::: Material for the task

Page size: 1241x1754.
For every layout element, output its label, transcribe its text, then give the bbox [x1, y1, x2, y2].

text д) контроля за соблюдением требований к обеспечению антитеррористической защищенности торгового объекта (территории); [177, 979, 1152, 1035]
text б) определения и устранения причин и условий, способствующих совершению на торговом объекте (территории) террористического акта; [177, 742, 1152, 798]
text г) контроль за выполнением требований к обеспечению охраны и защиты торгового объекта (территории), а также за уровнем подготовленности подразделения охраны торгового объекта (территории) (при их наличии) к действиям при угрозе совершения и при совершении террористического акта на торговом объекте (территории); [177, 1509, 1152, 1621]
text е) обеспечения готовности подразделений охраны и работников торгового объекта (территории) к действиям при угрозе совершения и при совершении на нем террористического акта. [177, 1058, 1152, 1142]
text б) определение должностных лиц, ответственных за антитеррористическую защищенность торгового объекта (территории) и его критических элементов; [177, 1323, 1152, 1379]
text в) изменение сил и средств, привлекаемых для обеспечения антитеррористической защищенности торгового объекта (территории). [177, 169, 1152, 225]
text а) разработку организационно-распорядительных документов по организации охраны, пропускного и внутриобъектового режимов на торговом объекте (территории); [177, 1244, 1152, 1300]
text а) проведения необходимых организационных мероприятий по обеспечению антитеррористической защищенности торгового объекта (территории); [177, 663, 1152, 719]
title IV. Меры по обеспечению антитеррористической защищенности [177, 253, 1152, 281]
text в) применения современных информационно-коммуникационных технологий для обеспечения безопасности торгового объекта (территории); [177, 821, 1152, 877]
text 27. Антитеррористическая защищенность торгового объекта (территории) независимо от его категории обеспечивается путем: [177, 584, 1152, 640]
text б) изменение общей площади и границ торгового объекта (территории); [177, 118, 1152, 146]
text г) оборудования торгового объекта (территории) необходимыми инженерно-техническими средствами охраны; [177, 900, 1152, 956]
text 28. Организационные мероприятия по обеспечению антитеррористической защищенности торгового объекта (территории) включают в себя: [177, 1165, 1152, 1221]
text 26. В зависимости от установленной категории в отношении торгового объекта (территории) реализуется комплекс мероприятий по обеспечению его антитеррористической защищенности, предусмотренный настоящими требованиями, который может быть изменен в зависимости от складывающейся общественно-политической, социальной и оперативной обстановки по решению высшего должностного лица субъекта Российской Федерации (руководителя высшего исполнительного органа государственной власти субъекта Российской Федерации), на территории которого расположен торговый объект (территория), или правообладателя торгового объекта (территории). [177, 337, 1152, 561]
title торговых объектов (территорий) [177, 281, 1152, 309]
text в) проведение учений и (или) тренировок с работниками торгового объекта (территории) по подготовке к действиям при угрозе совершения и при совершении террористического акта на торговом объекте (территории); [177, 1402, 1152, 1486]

::::::

Action item: Please copy each line of the records above that holds the word "совершении".

Response to this task:
text г) контроль за выполнением требований к обеспечению охраны и защиты торгового объекта (территории), а также за уровнем подготовленности подразделения охраны торгового объекта (территории) (при их наличии) к действиям при угрозе совершения и при совершении террористического акта на торговом объекте (территории); [177, 1509, 1152, 1621]
text е) обеспечения готовности подразделений охраны и работников торгового объекта (территории) к действиям при угрозе совершения и при совершении на нем террористического акта. [177, 1058, 1152, 1142]
text в) проведение учений и (или) тренировок с работниками торгового объекта (территории) по подготовке к действиям при угрозе совершения и при совершении террористического акта на торговом объекте (территории); [177, 1402, 1152, 1486]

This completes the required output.